Start of DATA TO PROCESS
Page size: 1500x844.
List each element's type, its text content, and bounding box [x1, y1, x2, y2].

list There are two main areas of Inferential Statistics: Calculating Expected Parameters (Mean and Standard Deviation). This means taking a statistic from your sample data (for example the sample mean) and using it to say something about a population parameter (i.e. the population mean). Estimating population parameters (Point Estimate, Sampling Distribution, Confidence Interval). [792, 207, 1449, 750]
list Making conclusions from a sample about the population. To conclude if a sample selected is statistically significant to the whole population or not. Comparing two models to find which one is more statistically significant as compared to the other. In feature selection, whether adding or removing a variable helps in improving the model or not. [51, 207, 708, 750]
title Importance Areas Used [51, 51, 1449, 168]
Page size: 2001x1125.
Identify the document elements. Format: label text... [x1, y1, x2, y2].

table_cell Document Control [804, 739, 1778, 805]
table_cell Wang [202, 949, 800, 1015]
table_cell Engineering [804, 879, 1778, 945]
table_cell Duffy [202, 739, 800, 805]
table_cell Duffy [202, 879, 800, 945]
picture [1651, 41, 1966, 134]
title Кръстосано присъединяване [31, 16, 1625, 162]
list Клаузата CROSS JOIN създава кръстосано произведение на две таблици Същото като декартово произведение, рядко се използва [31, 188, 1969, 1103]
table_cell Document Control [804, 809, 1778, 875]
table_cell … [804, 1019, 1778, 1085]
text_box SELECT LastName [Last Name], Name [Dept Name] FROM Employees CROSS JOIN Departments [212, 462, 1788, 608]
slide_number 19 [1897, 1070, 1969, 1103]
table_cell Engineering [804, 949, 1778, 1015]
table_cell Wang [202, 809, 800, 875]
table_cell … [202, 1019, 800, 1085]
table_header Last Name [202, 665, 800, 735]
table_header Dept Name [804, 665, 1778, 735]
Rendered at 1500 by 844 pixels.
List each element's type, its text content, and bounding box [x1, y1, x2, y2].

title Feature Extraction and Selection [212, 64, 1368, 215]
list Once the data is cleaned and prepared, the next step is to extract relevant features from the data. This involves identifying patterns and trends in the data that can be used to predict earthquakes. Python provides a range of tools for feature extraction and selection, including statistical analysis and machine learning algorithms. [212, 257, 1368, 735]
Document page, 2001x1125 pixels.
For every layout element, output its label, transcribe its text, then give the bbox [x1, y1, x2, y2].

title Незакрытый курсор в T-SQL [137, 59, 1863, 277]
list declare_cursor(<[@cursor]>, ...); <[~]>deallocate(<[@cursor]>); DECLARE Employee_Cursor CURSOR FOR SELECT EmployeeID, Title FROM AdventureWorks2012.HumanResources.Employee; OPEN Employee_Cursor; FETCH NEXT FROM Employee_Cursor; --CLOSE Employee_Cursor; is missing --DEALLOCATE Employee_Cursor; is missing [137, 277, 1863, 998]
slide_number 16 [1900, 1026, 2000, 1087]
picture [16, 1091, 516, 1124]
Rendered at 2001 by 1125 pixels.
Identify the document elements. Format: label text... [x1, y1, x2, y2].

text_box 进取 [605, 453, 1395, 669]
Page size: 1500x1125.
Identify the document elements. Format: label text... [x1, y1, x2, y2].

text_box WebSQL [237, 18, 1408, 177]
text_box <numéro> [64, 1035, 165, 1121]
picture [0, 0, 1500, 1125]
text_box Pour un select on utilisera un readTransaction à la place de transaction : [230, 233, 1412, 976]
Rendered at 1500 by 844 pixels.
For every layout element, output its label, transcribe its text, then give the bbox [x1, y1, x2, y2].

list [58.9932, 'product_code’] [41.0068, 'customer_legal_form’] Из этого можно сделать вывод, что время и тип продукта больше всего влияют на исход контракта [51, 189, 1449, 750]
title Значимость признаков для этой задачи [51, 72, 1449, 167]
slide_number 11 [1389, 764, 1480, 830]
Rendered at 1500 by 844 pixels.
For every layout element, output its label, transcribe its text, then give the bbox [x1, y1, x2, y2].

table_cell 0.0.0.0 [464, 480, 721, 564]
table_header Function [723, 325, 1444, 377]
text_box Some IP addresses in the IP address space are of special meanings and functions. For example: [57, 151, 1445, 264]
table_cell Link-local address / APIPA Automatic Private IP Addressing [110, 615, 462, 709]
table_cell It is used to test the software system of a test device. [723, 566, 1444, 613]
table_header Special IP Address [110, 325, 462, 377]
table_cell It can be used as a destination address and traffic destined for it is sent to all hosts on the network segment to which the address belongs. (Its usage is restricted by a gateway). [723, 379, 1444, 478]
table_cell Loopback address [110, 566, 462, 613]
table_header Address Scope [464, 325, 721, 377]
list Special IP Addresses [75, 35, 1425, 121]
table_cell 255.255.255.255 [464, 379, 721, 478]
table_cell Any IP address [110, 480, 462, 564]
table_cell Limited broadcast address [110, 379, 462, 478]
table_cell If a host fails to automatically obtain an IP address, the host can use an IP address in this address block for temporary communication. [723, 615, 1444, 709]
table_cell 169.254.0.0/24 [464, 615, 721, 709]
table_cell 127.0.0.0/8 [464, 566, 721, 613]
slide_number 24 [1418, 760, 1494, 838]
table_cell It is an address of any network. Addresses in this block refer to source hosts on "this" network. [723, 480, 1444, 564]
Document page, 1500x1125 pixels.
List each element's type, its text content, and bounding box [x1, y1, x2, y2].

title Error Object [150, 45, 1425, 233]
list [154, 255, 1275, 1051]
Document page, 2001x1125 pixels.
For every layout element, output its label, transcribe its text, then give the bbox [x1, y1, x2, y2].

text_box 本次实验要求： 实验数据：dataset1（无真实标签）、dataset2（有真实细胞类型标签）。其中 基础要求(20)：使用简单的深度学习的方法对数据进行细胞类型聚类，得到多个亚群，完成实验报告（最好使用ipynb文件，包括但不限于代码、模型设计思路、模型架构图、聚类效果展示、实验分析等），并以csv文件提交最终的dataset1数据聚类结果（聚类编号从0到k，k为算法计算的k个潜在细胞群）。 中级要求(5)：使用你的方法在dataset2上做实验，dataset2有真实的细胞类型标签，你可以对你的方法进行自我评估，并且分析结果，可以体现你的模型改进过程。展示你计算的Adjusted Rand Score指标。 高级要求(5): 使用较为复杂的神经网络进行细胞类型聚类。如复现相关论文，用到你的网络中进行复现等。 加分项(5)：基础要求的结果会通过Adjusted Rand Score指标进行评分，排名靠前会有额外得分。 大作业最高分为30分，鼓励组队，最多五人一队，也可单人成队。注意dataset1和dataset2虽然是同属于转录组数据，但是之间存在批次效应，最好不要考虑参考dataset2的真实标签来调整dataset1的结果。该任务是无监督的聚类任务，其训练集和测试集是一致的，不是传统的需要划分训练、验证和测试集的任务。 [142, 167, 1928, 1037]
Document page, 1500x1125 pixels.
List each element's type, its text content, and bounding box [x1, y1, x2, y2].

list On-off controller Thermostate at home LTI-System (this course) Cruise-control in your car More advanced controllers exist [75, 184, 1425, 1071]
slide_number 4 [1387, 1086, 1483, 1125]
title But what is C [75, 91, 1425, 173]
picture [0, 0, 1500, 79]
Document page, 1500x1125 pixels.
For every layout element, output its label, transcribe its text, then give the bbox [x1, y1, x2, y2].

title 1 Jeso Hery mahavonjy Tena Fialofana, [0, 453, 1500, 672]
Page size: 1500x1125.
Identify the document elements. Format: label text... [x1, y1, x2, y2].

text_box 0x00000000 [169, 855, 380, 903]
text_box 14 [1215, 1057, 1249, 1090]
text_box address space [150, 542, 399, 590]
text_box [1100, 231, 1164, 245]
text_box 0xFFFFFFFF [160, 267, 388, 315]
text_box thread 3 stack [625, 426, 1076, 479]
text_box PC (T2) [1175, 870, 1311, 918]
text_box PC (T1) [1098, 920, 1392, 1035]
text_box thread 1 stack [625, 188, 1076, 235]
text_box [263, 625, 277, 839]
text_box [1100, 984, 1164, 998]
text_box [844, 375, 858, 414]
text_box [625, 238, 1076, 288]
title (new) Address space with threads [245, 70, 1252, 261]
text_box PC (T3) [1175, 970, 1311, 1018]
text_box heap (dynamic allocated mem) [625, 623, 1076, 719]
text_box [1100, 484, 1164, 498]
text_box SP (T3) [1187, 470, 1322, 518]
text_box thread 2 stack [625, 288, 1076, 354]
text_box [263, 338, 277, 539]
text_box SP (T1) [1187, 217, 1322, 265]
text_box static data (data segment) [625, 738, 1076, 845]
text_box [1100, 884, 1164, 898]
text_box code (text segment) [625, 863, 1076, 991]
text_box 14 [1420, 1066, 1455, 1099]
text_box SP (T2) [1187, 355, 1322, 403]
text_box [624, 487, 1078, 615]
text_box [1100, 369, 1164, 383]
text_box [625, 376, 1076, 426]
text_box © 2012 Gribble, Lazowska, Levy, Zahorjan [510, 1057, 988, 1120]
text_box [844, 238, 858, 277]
End of DATA TO PROCESS
§ **AIM OF THE TASK**: Would you return exactly, and only, the lines beginning at the one with "text_box [1100, 484, 1164, 498]" and ending at the last line of the listing?

§ **WRITTEN ANSWER**:
text_box [1100, 484, 1164, 498]
text_box SP (T3) [1187, 470, 1322, 518]
text_box thread 2 stack [625, 288, 1076, 354]
text_box [263, 338, 277, 539]
text_box SP (T1) [1187, 217, 1322, 265]
text_box static data (data segment) [625, 738, 1076, 845]
text_box [1100, 884, 1164, 898]
text_box code (text segment) [625, 863, 1076, 991]
text_box 14 [1420, 1066, 1455, 1099]
text_box SP (T2) [1187, 355, 1322, 403]
text_box [624, 487, 1078, 615]
text_box [1100, 369, 1164, 383]
text_box [625, 376, 1076, 426]
text_box © 2012 Gribble, Lazowska, Levy, Zahorjan [510, 1057, 988, 1120]
text_box [844, 238, 858, 277]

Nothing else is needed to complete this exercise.